As matters are with scene-setting, so they
are with character delineation. The most-interesting character in Relentless (and, it could be argued, in
the two prior books) is Zaknafein, Drizzt’s father, revived from the deep past
into a new and very different world and trying to cope with, among other
things, a level of cooperation and mutual respect among different races that is
at odds with everything in his upbringing and experience. Zaknafein is
attractively flawed: deeply racist and suspicious of all those who are not like
him (and most of those who are), but striving mightily to overcome his
instinctive and learned-early-in-life feelings and responses.
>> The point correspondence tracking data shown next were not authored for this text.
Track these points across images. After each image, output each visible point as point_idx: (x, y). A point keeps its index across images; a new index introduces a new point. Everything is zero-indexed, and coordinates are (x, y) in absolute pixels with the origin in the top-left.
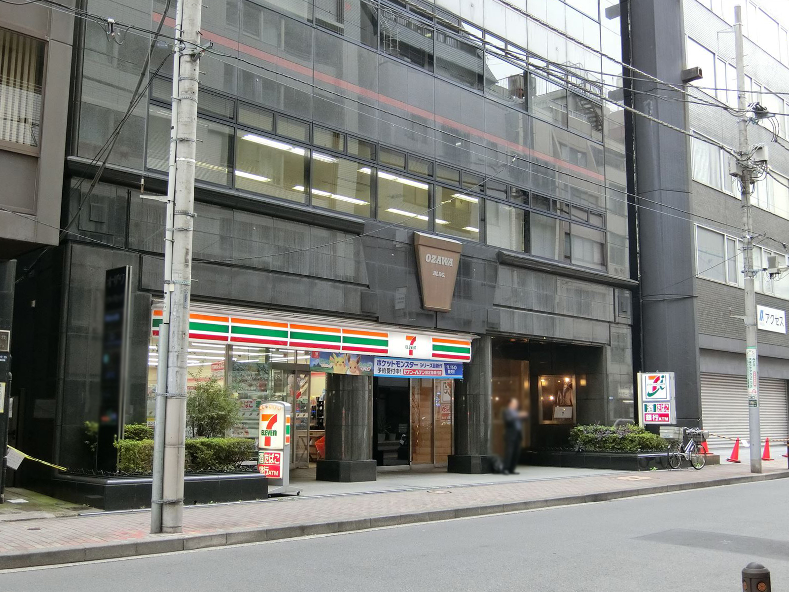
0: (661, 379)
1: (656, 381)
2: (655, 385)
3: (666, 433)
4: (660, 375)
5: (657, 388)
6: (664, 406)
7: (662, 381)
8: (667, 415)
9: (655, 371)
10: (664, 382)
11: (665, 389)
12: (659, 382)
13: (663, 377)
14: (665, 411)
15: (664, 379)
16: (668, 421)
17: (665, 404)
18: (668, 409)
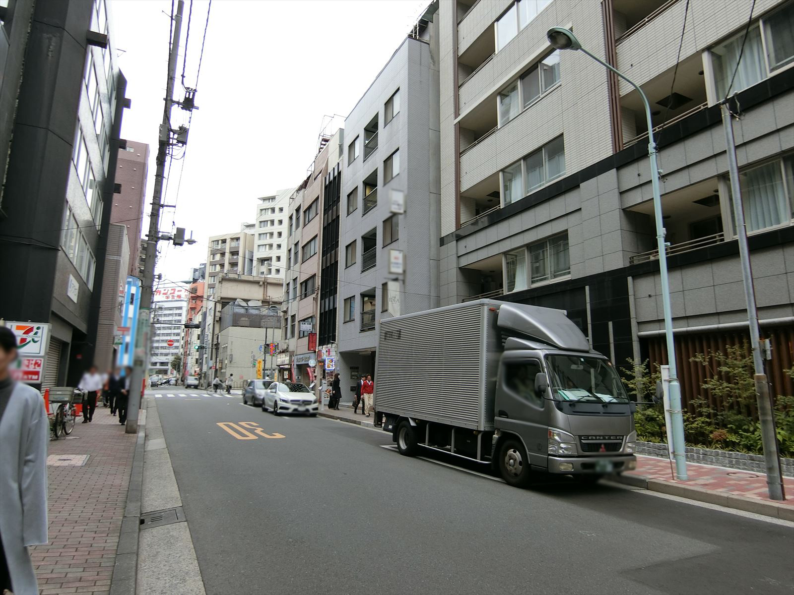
0: (35, 330)
1: (27, 332)
2: (25, 336)
3: (59, 394)
4: (35, 325)
5: (27, 341)
6: (34, 362)
7: (36, 333)
8: (37, 373)
9: (25, 320)
10: (39, 334)
11: (39, 342)
12: (32, 334)
13: (38, 328)
14: (35, 368)
15: (40, 331)
16: (38, 379)
17: (36, 360)
18: (39, 366)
Few other
characters have intriguing flaws (Drizzt had them in earlier Forgotten Realms
books, but both he and his imprint are essentially flawless in this trilogy). The
mercenary Jarlaxle remains an engaging blend of selfishness and emotion-driven
willingness to help others, and Kimmuriel Oblodra, the co-leader of Jarlaxle’s
group, is also interesting for the ways in which he responds when his
intellectual detachment from events is repeatedly challenged. But there is
little other subtlety in the characterizations here – for instance, the
self-protective stance of powerful mage Gromph Baenre is shown in an entirely
negative light.
If there is an overriding flaw in Relentless, it is a certain level of
obviousness. It is unthinkable that Salvatore would kill off Drizzt permanently
just when his wife, Cattie-Brie, is about to have a child. It is unimaginable
that the vast, powerful forces of darkness will be able to muster sufficient
strength to overcome Zaknafein and the forces of positivity (not exactly
“good”) that he represents. It would be unbelievable for Salvatore to convey
any message in the conclusion of this trilogy other than one that says love and
compassion can and will defeat all evils, no matter how strong. So the way Relentless and the elements of the
trilogy it concludes come together is, really, scarcely surprising. But
Salvatore’s strength is in the way he gets to the foregone conclusion, the way
he moves between and interrelates past events and those set in the “present” of
the characters, the way he constructs scenes ranging from those of grand
battles to those of individual characters sniping at each other with words
rather than weapons of steel. Salvatore is a past master of the Forbidden
Realms universe, and if Relentless is
neither a satisfactory entry point to those realms nor one of the best
explorations of them, it is nevertheless a highly satisfying, well-paced,
internally consistent and often very exciting foray into them – whatever the
merits may or may not be of describing it as “A Drizzt Novel.”